D’altro canto se Bach resuscitasse e volesse andare a sentire come
viene eseguita la sua musica su un organo moderno si troverebbe
davanti alla Toccata e Fuga in Re diesis minore dato che per lui il
nostro LA risulterebbe mezzo tono sopra.
Dunque, o Do diesis o Re diesis. E il Re minore originale che fine ha
fatto?
In realtà non è mai esistito in
quanto tale, dato che si tratta di un parametro variabile, ma certo
il rombare delle automobili e delle moto, i videoclip di MTV e le
urla nei dibattiti televisivi hanno contribuito a relegare il suo
sapore originale nel limbo. Ogni tonalità, infatti ha un suo colore
particolare: nel caso di un autore come Mozart la corrispondenza
psicologica con le varie tonalità è fondamentale, ed è stata
ampiamente sviscerata da dotti studiosi. Sentire il Requiem eseguito
in Mi bemolle minore, come capita oggi, anziché nel Re minore in cui
Mozart lo immaginò non è proprio la stessa cosa.
Non crogioliamoci, però, in queste
fisime minuscole da addetti ai lavori. Suggerisco di inoltrare subito
una formale protesta alla Motorizzazione Civile perché la Pastorale
di Beethoven ritorni in Fa Maggiore, e Per Elisa sia restituita al
suo La Minore originario. Propongo inoltre la costituzione del CPICDH
(Comitato Per Il Controllo Degli Hertz), organo dal nome facilmente
memorizzabile che si occupi di tenersi costantemente in contatto con
gli organi governativi di tutto il mondo per arginare la ormai
quotidiana ascesa di frequenze e garantire così un futuro ai nostri
padiglioni auricolari.
Ricordate, Bach andava a piedi."Golem" è stata la prima grande rivista di internet, a metà anni '90; fu fondata da Umberto Eco con altri nomi importanti della cultura italiana. Oggi non esiste più, e da pochi anni non si può nemmeno più leggerla on line; ma conteneva articoli molto belli e molto utili, come questo di Carlo Boccadoro. Mi dispiace molto che quegli articoli non siano più disponibili, metto qui "Bach e la viabilità" come modesta proposta per poter riavere le annate di "Golem".
== == ==
*Completa quanto segue:*
a: Nel testo su Bach e il diapason, in quale tonalità Mozart immaginò il Requiem?
b: Prosegui il testo su Bach e il diapason dal punto in cui termina.

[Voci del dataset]
== == ==
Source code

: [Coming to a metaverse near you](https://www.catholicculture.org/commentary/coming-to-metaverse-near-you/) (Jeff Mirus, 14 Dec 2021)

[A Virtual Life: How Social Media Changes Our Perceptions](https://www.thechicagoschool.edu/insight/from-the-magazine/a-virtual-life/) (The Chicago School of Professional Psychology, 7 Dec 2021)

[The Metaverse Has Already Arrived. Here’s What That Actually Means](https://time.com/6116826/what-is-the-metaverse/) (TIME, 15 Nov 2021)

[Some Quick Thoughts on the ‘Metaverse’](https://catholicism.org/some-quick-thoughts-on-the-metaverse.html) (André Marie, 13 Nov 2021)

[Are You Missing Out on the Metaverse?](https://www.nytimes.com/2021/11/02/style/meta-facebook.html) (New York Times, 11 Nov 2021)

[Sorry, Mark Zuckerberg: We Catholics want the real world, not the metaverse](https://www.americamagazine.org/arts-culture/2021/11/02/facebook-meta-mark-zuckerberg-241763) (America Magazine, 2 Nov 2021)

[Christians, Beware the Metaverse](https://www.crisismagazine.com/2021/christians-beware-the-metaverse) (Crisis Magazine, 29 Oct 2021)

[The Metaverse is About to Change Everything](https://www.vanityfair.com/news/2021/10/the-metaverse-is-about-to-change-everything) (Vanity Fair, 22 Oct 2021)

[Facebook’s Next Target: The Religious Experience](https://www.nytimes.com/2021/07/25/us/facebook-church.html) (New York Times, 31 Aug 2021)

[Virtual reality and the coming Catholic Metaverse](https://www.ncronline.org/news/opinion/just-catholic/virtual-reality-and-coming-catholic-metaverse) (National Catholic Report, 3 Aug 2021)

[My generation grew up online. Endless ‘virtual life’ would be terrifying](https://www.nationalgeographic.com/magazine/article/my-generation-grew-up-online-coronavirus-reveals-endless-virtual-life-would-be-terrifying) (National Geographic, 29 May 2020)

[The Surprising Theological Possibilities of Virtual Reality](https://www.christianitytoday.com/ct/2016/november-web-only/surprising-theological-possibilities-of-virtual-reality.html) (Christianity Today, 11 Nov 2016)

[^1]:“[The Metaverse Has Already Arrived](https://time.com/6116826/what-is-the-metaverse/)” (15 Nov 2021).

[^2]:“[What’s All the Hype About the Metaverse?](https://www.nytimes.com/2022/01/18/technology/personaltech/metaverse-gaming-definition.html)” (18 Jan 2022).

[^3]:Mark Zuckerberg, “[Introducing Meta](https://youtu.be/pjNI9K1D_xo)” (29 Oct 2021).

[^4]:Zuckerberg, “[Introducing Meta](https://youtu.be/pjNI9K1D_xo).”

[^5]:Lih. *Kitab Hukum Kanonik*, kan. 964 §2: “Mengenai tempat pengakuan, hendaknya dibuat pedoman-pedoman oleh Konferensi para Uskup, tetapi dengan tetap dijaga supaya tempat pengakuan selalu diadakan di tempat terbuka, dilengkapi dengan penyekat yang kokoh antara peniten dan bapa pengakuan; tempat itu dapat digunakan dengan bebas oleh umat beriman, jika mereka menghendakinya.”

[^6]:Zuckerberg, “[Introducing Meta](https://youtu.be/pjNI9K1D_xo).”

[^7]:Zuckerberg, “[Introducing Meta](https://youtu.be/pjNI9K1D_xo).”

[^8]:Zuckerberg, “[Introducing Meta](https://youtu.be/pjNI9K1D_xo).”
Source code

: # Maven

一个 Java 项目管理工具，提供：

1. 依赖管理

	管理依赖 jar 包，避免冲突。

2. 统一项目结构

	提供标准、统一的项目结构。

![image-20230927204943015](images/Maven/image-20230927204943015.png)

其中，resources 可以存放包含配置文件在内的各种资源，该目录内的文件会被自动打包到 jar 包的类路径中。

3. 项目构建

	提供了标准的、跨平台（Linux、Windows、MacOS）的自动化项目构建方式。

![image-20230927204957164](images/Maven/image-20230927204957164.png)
== == ==
*Risposte:*
a: In Re minore.

b:
(le immagini: una fotografia scattata da Stanley Kubrick prima di diventare famoso;
la prima violinista è del 1884, opera di Burne-Jones;
la violinista seduta è di George Harcourt, la pianista di William Merritt Chase, 1915.
In un concerto del 1981, il pianista Friedrich Gulda
suonò alcuni brani di Bach sul clavicordo;
a quel tempo, Raidue faceva ancora servizio pubblico e trasmise il tutto)
Articolo molto interessante. Da far leggere a chi pensa di essere in un mondo più libero di quello dei nostri trisavoli! Persino la ricezione è pregiudicata dalla "modernità".
RispondiEliminaPeccato che "Golem l'indispensabile" non pubblichi più e che, addirittura, improvvisamente non sia più visibile!
Carlo Boccadoro ha pubblicato diversi libri sulla musica e i musicisti e ne ha curato uno, RACCONTI MUSICALI, che raccoglie scritti sulla musica di diversi scrittori.
ho conservato anche gli articoli di Giuliano Boccali, orientalista, e poco altro... non pensavo che cancellassero tutto.